• **Listed entries**
----

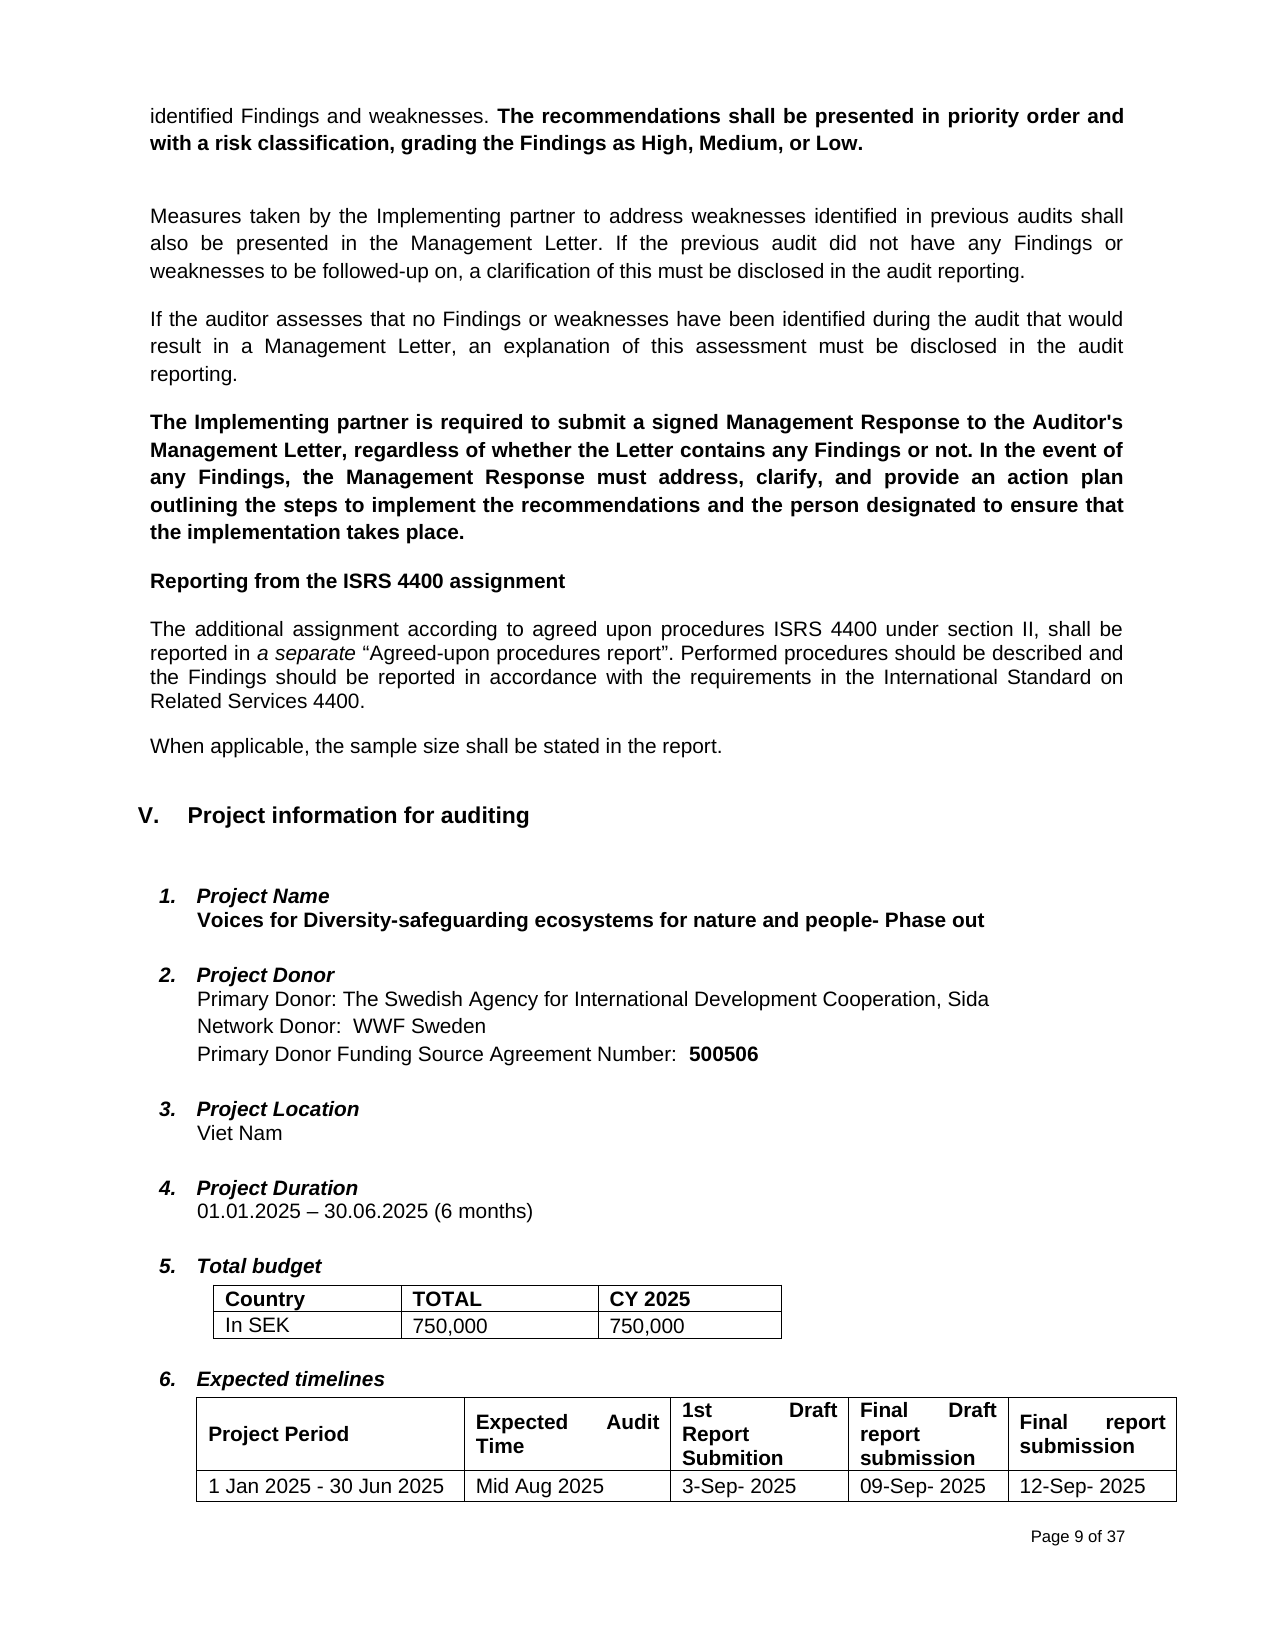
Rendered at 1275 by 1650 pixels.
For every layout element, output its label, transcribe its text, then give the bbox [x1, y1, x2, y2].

----

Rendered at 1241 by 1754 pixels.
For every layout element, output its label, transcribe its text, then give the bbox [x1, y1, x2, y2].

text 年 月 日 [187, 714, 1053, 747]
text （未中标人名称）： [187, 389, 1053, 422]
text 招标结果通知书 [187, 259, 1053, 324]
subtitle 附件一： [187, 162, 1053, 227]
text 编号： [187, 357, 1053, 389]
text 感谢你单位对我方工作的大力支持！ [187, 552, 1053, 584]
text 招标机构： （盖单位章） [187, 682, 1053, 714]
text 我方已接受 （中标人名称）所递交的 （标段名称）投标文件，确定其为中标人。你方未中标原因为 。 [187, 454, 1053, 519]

----

Across the records above, tally the lines that contain "Rendered" and return the number alone.

2